> _What you will do_
• a. Retype the broiler nutrition passage from "Two experiments of" up to and including "provided ad libitum.".
• b. For each statement below, state yes or no according to the broiler nutrition passage, and quote the words from the passage that decide it. (i) Energy accounts for approximately 70% of the total cost of poultry diets. (ii) Each study ran for a period of six weeks. (iii) Chicks were placed in pens at a stocking density of 16 birds/m2.
• c. Proceed with the broiler nutrition passage, starting after its last sentence.

> _Source document_
——
Broiler breeding companies continue to analyse the recommended nutrient levels of broiler diets due to the short production cycle and continuous genetic development of broilers. Modern broilers reach marketable weights very early, often at an immature body weight and without achieving maximum genetic potential in terms of absolute quantities, for example daily growth. As broilers age, their daily feed intake increases and nutrients are deposited in body tissue, mainly as protein and fat. An imbalance of energy or protein cause for excess fat deposited in carcasses due to excessive feed intake to satisfy a nutritional requirement. The cost of feed contributes substantially to the total production expenses, with energy alone contributing approximately 70% of the total cost of poultry diets. Therefore, the focus of feed companies remain to determine the energy and protein requirements of broilers, in order to feed a balanced diet, delivering a bird with an optimal carcass composition.
Two experiments of identical design were conducted in floor pens to evaluate the effect of metabolisable energy levels as well as crude protein levels on broiler performance. The first trial was an energy dose-response trial and the second trial a protein dose-response trial. Each study was conducted over a period of five weeks where five thousand seven hundred and sixty Hubbard Flex (mixed sex as hatched) broilers were housed in 60 pens. Ninety six (96) chicks were randomly allocated in a pen at a stocking density of 16 birds/m2. Each treatment was repeated once within a block, totalling to 10 replications/treatment. Water and feed were provided ad libitum.
——
(Transcribed page contents)
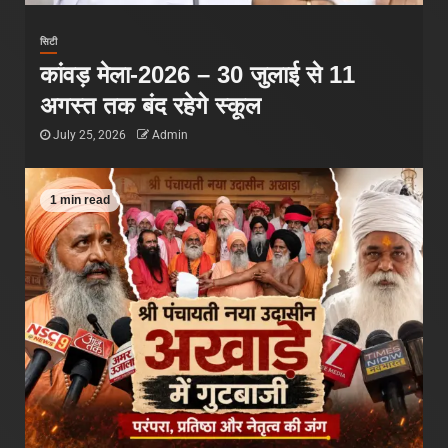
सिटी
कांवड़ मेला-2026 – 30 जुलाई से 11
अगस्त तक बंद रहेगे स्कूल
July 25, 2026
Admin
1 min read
——
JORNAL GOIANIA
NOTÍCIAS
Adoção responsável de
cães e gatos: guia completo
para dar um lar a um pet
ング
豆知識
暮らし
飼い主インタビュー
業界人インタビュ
——
> _Answers to the exercise_
• a.
Two experiments of identical design were conducted in floor pens to evaluate the effect of metabolisable energy levels as well as crude protein levels on broiler performance. The first trial was an energy dose-response trial and the second trial a protein dose-response trial. Each study was conducted over a period of five weeks where five thousand seven hundred and sixty Hubbard Flex (mixed sex as hatched) broilers were housed in 60 pens. Ninety six (96) chicks were randomly allocated in a pen at a stocking density of 16 birds/m2. Each treatment was repeated once within a block, totalling to 10 replications/treatment. Water and feed were provided ad libitum.

• b.
(i) Yes: "energy alone contributing approximately 70% of the total cost of poultry diets"
(ii) No: "Each study was conducted over a period of five weeks"
(iii) Yes: "at a stocking density of 16 birds/m2"

• c.
In the energy dose-response experiment two iso-protein basal feeds were formulated and manufactured, one containing a high energy (HE) level, the other a low energy (LE) level. These basal diets were further diluted into four diets containing various percentages of energy (80% LE: 20% HE; 60% LE: 40% HE; 40% LE: 60% HE and 20% LE: 80% HE). The crude protein and amino acid balance was kept constant across all treatments. Six dietary treatment combinations were implemented in a 4-phase feeding programme: Pre-starter (0 to 10 d), Starter (11 to 18 d), Grower (19 to 28 d) and Finisher (29 to 35 d of age). Body weight (BW) and average daily gain did not show any significant difference between LE and HE treatments. A weekly numerical difference was recorded for BW between LE and HE treatments; where birds fed the HE diet weighed heavier on Day 35, at 1939.97 g compared to the 1898.10 g of birds fed the LE diet. FI increased as the energy concentration increased from the LE to HE treatments; and although the differences in FI was non-significant (NS), birds fed HE diets consumed 2882.11 g/bird by Day 35 and birds fed LE diets, only consumed 2830.90 g/bird in total. No significant difference was recorded for cumulative feed conversion ratio (CFCR) among treatments by Day 35 and birds fed the LE diet ended with 1.53 points compared to 1.52 points for birds fed HE diet. Despite the dietary energy increase in energy level from the LE diet to the HE diet, there was no significant effect on daily mortalities; birds fed the LE diet showed 5.10% mortality compared to 5.41% mortality for birds fed the HE diet.
In the protein dose-response trial two isocaloric basal feeds were formulated and manufactured, one containing a high protein (HP) level, the other a low protein (LP) level. These basal diets were further diluted into 4 diets containing various percentages of protein (80% LP: 20% HP, 60% LP: 40% HP, 40% LP: 60% HP and 20% LP: 80% HP). The dietary metabolisable energy (ME) was kept constant across all treatments. Birds fed the HP diet showed the greatest BW at Day 21 with 900.97 g compared to birds fed the LP diet on 858.85 g; and weighed 1937.48 g at Day 35 compared to 1869.80 g for birds fed LP diet. Cumulative feed intake (CFI) decreased as the protein content in the feed increased. Although the results from Day 28 only approached significance, birds fed the HP diet consumed significantly less feed (2840.29 g/bird) than birds fed the LP diet (2913.66 g/bird) by Day 35. CFCR for HP was 1.50 points by Day 35 compared to 1.59 points for LP. The increase in protein content from LP to the HP diet, did not cause a significant increase in mortalities; although a numerical increase can be seen of 6.24% for birds fed on the LP diet compared to 9.06% mortality in birds fed the HP diet.